Provided text:
____

Attracting a wide swathe of society, from punk rockers to jet-set elites, Bartsch’s parties offer a rare opportunity for seemingly disparate social groups to come together, finding common ground beneath the disco ball. Especially resonant today, when the internet and social media silo like-minded people into virtual bubbles, Bartsch bucks algorithmic logic, creating a space for individuals of all stripes to share in uninhibited revelry. Her embrace of misfits from the fringes – of society, of art, of all codified cultures – has made her an icon of otherness, particularly among the LGBTQ+ community. A pied piper for self-expression in all its many guises, she encourages guests to come as their most fabulous selves – whatever that may be. As one friend put it to the New Yorker, “She is Mother Teresa in a glitter G-string.”

The term “party” seems a reductive descriptor for Bartsch’s productions. Her happenings, which have evolved with the zeitgeist, are installed with a gallery of elaborately dressed creatures and a motley crew of performers, from opera-singing pole dancers to spoken word poets. More than merely a setting for drinking and dancing, these events are a breeding ground and springboard for subcultural movements. Their premise may be a party but, more often than not, they are a showcase for aesthetic experimentation. And given the ease with which Bartsch moves between the underground and the establishment, styles that debut on her dancefloors frequently turn up on runways, in music videos and the mainstream.
A prime example of this is the Love Ball, a fundraiser she mounted in 1989 at the dawn of the AIDS crisis and the first to unify the fashion industry in the fight against the disease. It took the form of a drag ball1 : she paired houses2 from Harlem’s ballroom community with corporate sponsors and introduced an audience including the likes of Madonna, Keith Haring and David Byrne to the rich voguing3 scene – resulting in Madonna’s Vogue and the documentary Paris is Burning. Moreover, with several iterations, the Love Ball raised over $2.5 million for those affected by HIV/AIDS.

____

Material provided:
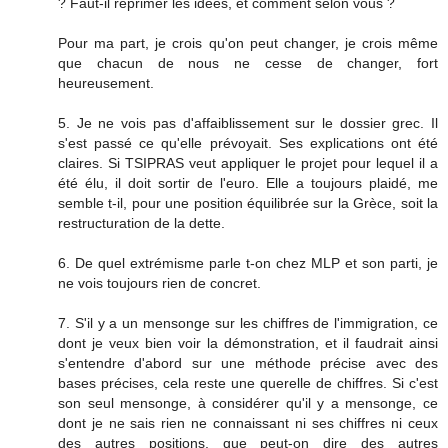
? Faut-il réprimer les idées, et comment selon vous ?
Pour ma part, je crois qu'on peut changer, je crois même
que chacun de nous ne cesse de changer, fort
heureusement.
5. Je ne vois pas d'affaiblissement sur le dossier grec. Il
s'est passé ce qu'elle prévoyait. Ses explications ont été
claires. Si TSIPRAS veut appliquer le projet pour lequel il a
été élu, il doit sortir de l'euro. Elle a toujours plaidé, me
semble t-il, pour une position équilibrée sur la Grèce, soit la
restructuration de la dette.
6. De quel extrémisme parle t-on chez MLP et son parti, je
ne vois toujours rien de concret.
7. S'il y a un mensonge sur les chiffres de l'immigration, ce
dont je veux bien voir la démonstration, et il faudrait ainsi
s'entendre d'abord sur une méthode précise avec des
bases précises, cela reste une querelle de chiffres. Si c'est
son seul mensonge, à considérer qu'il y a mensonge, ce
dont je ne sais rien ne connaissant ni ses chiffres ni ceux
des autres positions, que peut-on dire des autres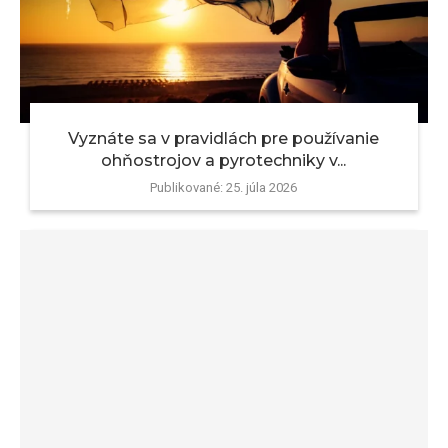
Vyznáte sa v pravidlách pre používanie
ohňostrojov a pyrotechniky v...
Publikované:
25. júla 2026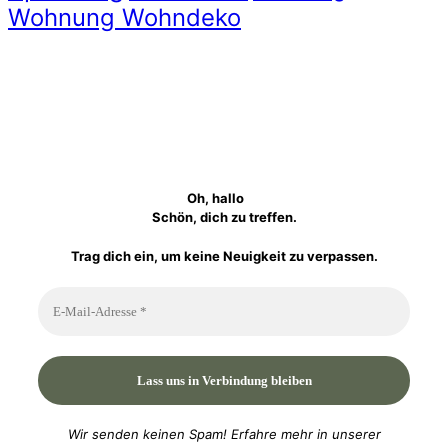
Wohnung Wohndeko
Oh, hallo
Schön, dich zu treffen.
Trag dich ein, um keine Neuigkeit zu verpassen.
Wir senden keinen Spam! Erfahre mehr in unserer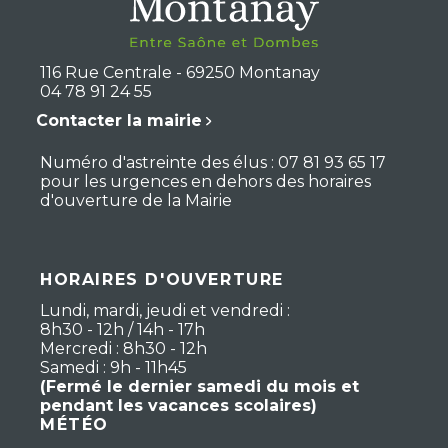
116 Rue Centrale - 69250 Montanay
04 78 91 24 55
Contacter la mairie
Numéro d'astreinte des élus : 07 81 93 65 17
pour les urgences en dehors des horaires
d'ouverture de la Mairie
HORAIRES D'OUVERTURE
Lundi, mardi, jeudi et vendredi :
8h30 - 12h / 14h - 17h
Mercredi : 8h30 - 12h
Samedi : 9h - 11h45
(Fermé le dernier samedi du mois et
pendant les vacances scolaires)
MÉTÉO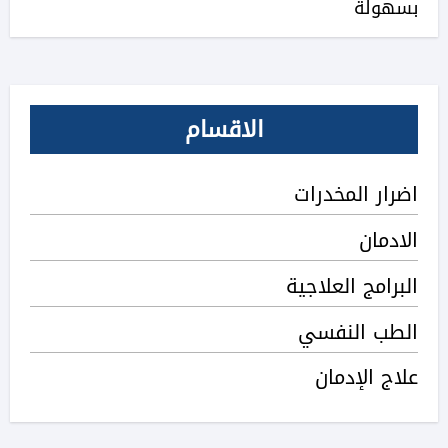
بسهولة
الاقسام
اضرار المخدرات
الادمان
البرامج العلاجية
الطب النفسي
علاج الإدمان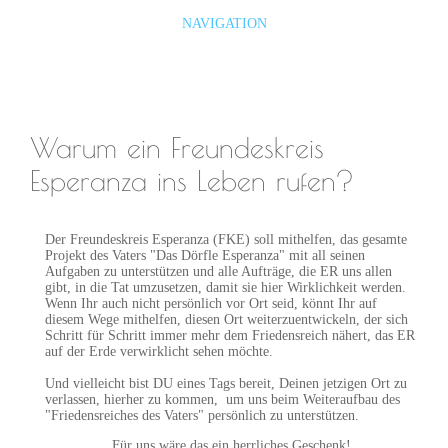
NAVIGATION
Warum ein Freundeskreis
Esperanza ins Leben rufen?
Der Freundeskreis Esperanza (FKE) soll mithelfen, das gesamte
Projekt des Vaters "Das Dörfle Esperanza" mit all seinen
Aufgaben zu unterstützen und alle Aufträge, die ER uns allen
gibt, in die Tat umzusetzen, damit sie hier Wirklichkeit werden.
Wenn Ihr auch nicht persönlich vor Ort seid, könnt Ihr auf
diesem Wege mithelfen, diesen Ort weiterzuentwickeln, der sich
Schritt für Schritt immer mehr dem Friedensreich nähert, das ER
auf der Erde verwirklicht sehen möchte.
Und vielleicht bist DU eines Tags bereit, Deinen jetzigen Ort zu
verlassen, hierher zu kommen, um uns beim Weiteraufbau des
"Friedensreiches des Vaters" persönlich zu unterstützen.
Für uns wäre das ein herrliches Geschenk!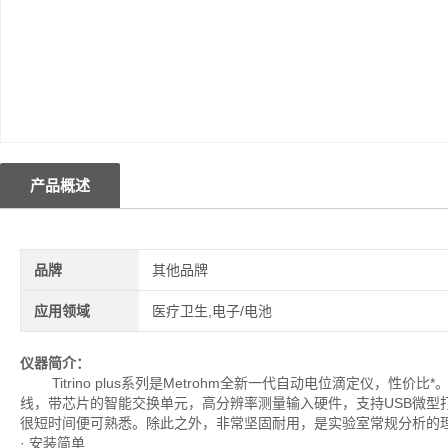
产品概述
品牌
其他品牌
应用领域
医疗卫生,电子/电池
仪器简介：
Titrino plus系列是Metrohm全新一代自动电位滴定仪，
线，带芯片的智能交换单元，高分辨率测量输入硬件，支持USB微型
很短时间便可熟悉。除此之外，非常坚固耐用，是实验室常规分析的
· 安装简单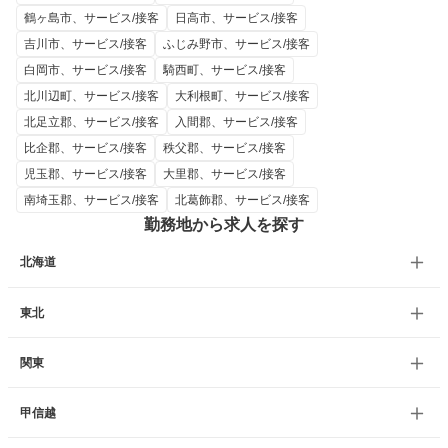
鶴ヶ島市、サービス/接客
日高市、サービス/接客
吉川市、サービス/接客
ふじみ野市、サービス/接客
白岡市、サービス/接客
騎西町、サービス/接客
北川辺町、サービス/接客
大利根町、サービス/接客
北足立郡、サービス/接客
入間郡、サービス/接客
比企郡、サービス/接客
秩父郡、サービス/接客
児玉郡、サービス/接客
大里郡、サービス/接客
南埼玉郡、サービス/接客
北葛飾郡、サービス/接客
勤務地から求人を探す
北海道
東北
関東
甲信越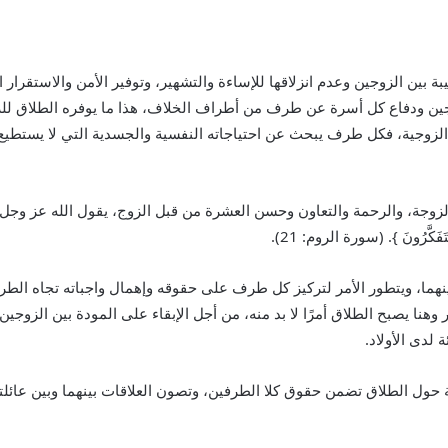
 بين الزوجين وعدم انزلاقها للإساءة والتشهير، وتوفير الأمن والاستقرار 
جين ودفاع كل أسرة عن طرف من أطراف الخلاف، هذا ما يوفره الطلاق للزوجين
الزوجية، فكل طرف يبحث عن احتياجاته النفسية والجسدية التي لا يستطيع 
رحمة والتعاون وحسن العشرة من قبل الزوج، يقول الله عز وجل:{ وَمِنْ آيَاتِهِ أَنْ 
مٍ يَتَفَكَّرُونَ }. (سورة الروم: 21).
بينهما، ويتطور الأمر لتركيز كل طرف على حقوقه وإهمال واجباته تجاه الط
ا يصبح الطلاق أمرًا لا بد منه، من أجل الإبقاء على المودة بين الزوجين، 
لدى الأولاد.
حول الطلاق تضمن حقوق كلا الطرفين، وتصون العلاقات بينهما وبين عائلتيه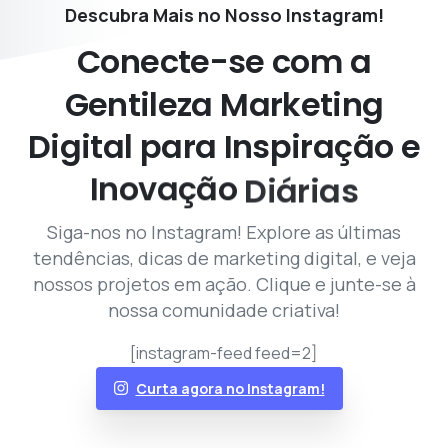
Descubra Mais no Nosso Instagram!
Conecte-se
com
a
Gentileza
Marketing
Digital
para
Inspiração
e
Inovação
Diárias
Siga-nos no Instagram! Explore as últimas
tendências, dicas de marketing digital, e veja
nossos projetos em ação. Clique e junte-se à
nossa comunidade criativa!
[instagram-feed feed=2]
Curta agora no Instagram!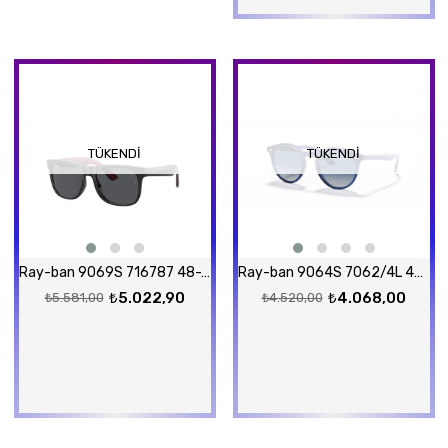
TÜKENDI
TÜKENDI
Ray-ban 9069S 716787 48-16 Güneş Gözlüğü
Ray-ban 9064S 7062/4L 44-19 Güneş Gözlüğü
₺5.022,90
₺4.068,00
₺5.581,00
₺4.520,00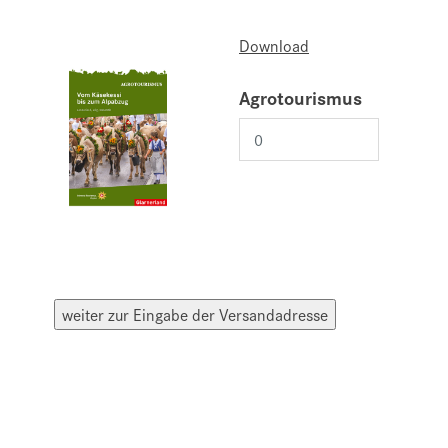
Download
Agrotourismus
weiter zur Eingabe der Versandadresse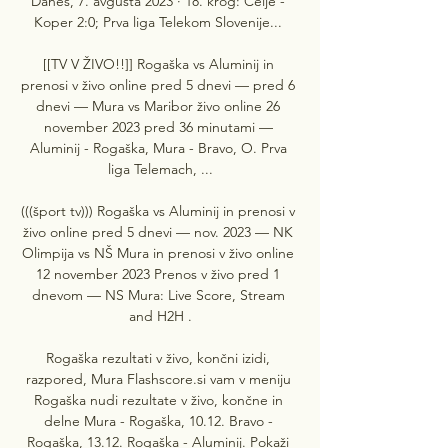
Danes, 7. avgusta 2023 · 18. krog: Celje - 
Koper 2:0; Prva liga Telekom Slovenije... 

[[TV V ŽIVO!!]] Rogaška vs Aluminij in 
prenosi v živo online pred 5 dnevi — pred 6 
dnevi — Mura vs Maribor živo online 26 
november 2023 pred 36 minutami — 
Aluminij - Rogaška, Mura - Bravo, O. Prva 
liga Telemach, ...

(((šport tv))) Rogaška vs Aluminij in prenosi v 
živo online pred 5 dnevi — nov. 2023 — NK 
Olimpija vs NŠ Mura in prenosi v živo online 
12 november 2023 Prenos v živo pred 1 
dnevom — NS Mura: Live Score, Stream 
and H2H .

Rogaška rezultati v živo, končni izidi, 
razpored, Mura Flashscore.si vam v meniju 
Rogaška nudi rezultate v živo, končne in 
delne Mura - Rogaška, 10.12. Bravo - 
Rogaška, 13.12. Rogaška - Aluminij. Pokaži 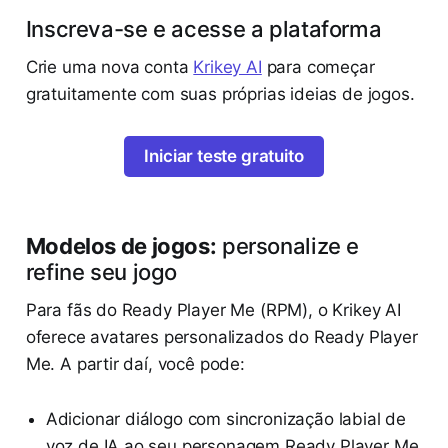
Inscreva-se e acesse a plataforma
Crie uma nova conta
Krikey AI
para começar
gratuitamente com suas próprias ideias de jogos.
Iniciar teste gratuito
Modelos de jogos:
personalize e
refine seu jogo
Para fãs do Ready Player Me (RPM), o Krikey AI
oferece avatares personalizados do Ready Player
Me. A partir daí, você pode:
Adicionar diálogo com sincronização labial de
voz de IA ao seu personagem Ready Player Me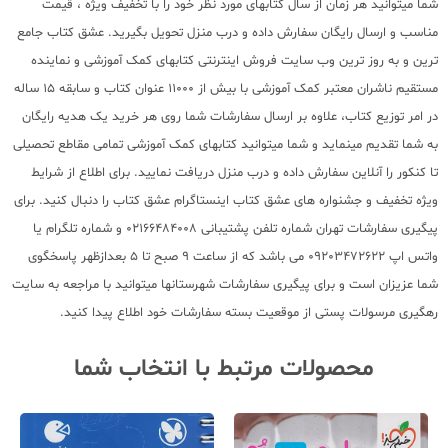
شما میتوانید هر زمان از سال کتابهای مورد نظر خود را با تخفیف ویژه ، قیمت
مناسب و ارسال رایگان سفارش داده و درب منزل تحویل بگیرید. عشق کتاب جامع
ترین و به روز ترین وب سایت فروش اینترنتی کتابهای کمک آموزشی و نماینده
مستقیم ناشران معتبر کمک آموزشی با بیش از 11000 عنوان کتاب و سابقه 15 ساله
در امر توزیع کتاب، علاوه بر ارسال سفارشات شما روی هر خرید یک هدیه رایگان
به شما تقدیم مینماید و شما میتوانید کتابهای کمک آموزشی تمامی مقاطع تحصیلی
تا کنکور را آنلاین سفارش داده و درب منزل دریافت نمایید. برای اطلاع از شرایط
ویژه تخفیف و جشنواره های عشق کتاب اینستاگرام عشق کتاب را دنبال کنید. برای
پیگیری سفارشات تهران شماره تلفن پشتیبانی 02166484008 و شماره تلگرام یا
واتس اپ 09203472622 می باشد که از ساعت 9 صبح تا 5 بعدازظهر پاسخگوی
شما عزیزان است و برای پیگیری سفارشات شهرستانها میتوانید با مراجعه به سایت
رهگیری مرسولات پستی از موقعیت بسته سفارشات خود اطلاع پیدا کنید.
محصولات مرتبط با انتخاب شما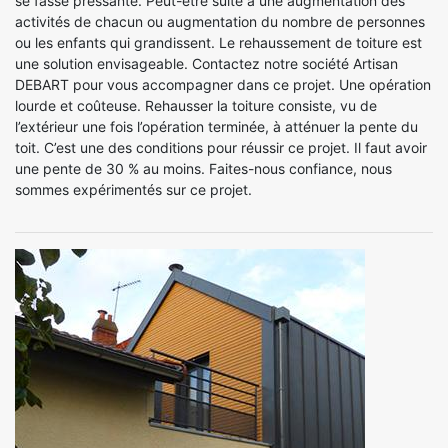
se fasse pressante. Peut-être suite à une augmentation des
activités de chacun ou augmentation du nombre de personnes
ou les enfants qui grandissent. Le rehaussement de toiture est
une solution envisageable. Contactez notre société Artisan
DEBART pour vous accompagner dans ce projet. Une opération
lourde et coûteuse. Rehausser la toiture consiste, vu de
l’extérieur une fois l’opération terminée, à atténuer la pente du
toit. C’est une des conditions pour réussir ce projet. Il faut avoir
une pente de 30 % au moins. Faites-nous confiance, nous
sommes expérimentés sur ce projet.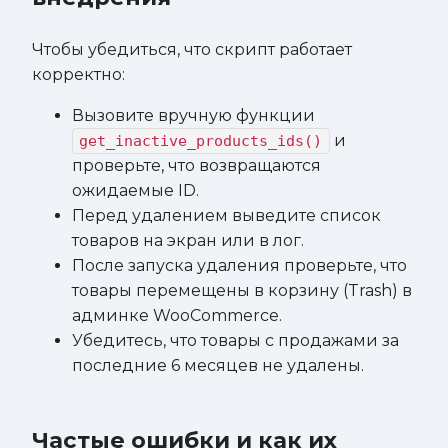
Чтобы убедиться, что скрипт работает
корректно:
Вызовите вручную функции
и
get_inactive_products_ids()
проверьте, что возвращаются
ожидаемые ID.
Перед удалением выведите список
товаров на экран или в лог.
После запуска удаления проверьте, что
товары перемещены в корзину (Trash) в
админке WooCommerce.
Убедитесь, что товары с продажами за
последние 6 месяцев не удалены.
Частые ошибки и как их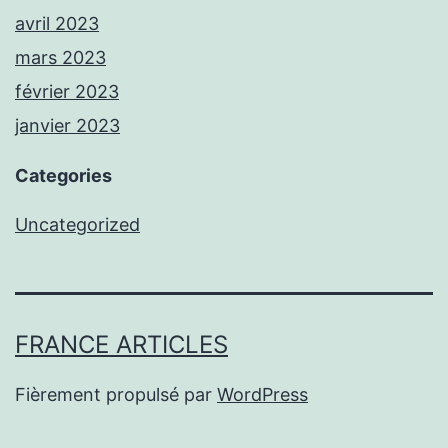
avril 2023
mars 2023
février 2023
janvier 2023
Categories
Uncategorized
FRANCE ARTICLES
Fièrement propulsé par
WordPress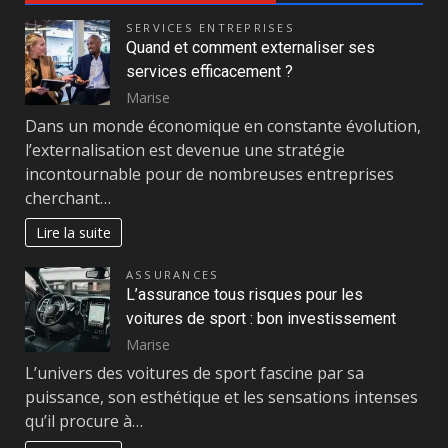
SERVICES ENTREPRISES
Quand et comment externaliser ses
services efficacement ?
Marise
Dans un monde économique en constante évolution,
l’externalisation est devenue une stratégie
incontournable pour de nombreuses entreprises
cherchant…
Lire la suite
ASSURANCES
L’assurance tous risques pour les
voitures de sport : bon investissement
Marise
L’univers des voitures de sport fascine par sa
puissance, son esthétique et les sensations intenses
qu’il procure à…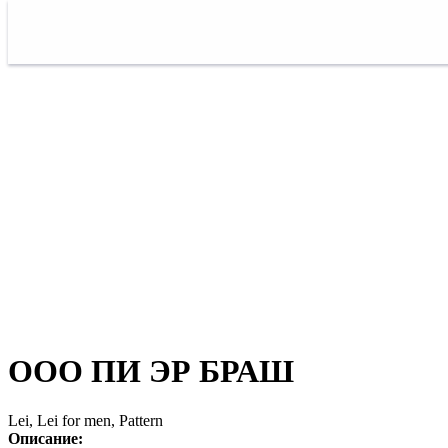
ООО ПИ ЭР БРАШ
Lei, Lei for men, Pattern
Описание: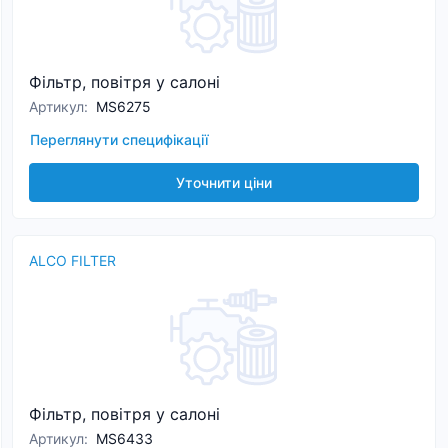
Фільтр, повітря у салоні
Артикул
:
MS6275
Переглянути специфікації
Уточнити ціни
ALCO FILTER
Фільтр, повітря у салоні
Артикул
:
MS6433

____

Things to do:
1/ From the passage on Bartsch's parties, return the words from "A prime example" up to and including "affected by HIV/AIDS.", reproduced verbatim.
2/ According to the passage on Bartsch's parties, how much did the Love Ball raise across its several iterations?
3/ Extend the passage on Bartsch's parties, picking up after its last sentence.

Results of the tasks:
1/
A prime example of this is the Love Ball, a fundraiser she mounted in 1989 at the dawn of the AIDS crisis and the first to unify the fashion industry in the fight against the disease. It took the form of a drag ball1 : she paired houses2 from Harlem’s ballroom community with corporate sponsors and introduced an audience including the likes of Madonna, Keith Haring and David Byrne to the rich voguing3 scene – resulting in Madonna’s Vogue and the documentary Paris is Burning. Moreover, with several iterations, the Love Ball raised over $2.5 million for those affected by HIV/AIDS.

2/ Over $2.5 million for those affected by HIV/AIDS.

3/
As hostess and architect of these events, Bartsch sets the bar with her own ensembles. Drawing on references as far-ranging as Rossetti paintings and Masai tribal crafts, she uses clothing, hair and makeup to transform herself into a different character for each outing. She collaborates with little-known designers like BCALLA and stalwarts like Balenciaga, touching at all points along the style spectrum. Far more nuanced than a trifling costume, her deeply layered looks – like Bartsch herself – are amalgams that resist fitting into a neat little box.
Kareem Rashed

1. An event with its roots in the African-American LGBTQ+ community where attendees dance and model in numerous drag categories, competing for trophies awarded to the best look.
2. A chosen family of performers who compete as a team in drag balls, such as the House of Xtravaganza and the House of LaBeija.
3. Voguing is a dance style that originated in the Harlem ballroom community, characterised by striking a series of poses.

This text will also be printed in the publication Swiss Grand Award for Design 2022 (Scheidegger und Spiess), which will be published in June 2022 as part of the Swiss Design Awards exhibition in Basel. The publication includes a comprehensive interview with Susanne Bartsch and Kareem Rashed as well as a picture series on the award winner's work.

Susanne Bartsch
© Diana Pfammatter / BAK

Jurystatement

«Susanne Bartsch’s legendary looks and parties have made her a dazzling total work of art. As an impresaria, artists’ agent and generous, open host, she operates with consummate flair at the intersection of fashion, make-up, activism, art, music and performance. She is the muse of numerous fashion designers and a pioneer and ambassador of expressive self-realisation. As such, she is a hugely influential style icon. An early campaigner for the rights of the LGBTQI community and recognition for people with HIV/Aids, she is regarded in New York as an unofficial patron saint of transformation and integration.»